• EXERCISE
Return exactly the span that opens with the line containing "[399,813,423,821] [54,832,215,847] one" and closes with the final line of the records, both included.
= Beginning of Section =
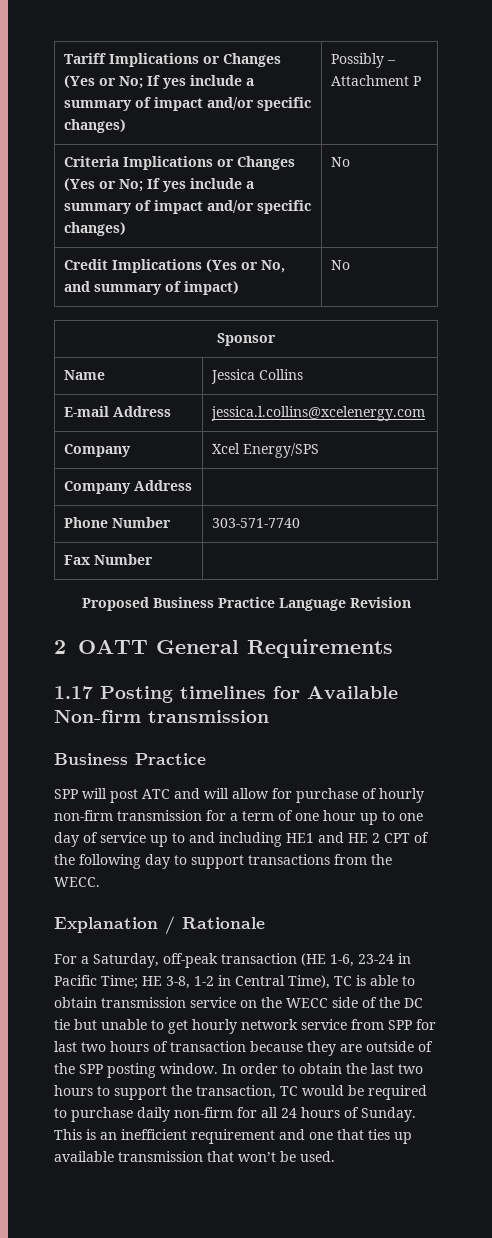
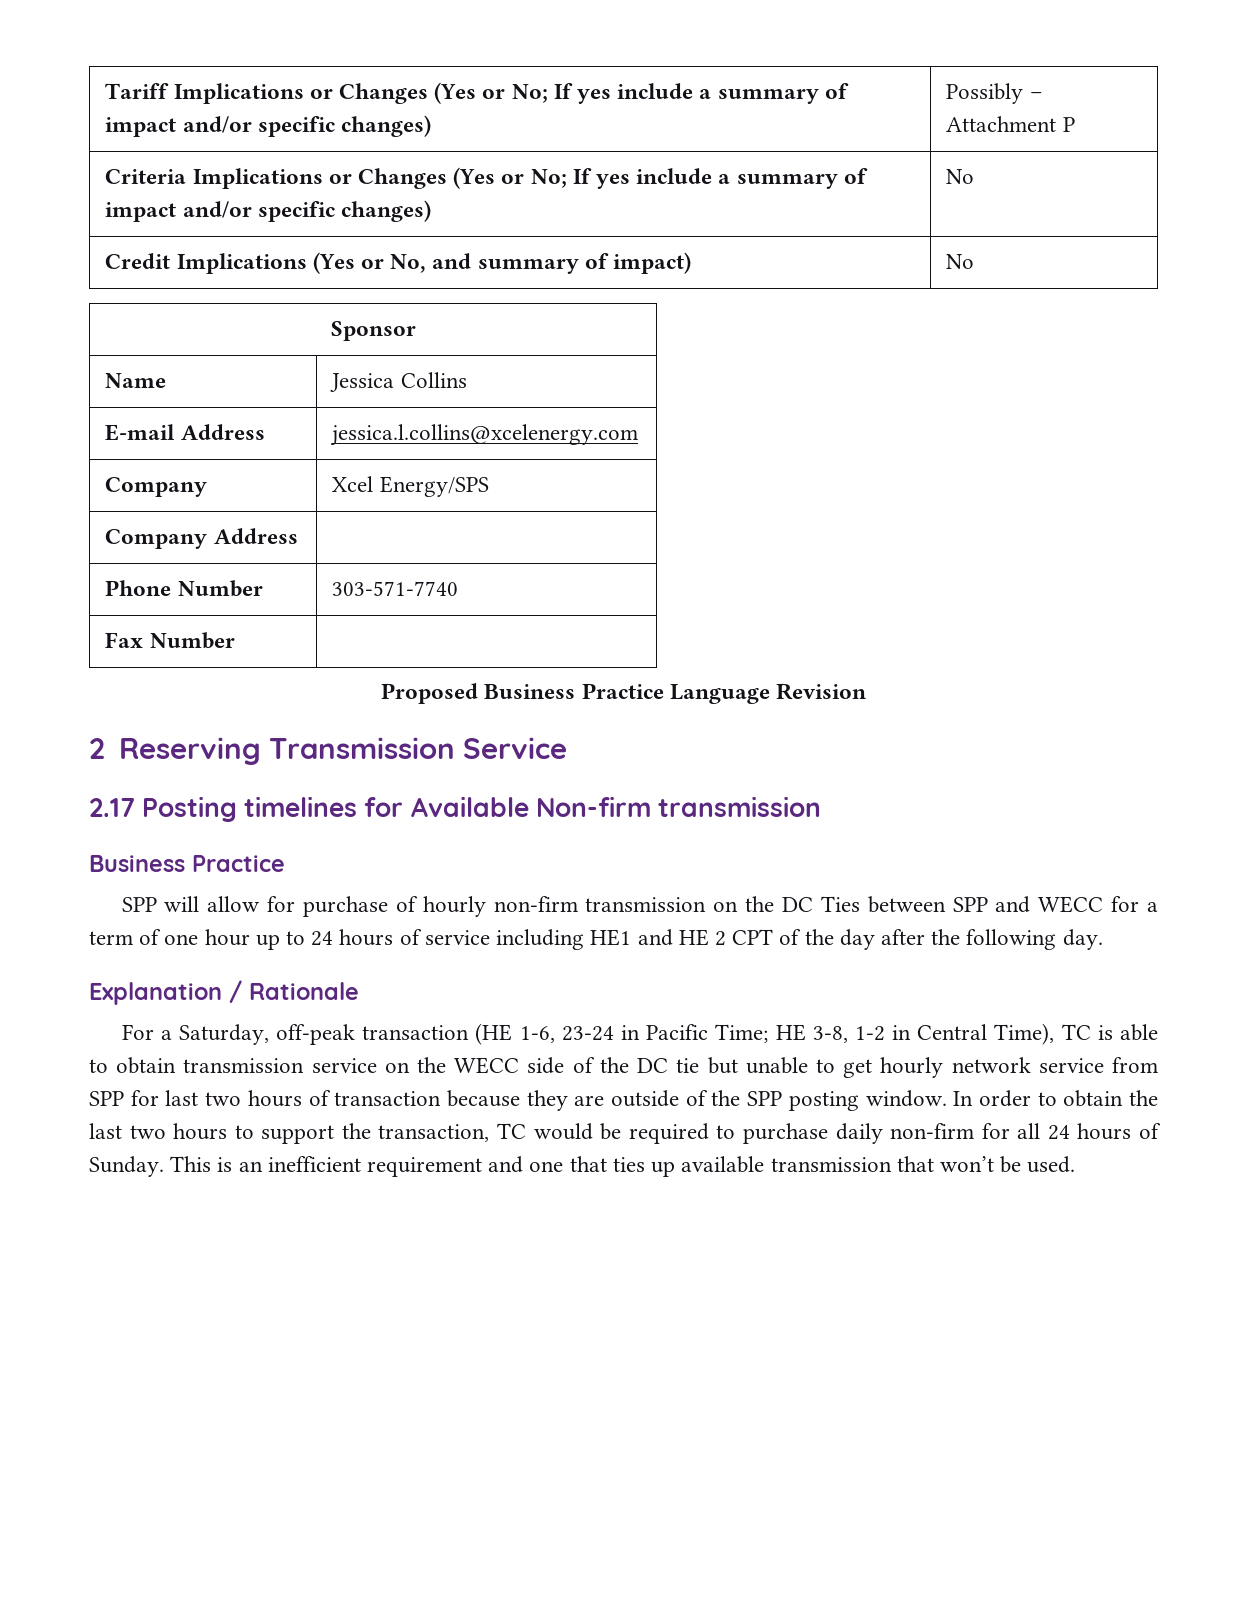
[77,639,393,658] [54,686,93,699] OATT General Requirements // 1.17 -> [118,737,567,765] [89,798,135,817] Reserving Transmission Service // 2.17
[110,788,229,803] post ATC and will -> (200, 904) none
(202, 815) none -> [713,896,1104,913] on the DC Ties between SPP and WECC
[399,813,423,821] [54,832,215,847] one day of service up to and -> [311,929,490,946] 24 hours of service
[79,854,392,869] [54,877,100,887] following day to support transactions from the WECC. -> [839,929,1103,950] day after the following day.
= End of Section =
• ANSWER TO THIS PROBLEM
[399,813,423,821] [54,832,215,847] one day of service up to and -> [311,929,490,946] 24 hours of service
[79,854,392,869] [54,877,100,887] following day to support transactions from the WECC. -> [839,929,1103,950] day after the following day.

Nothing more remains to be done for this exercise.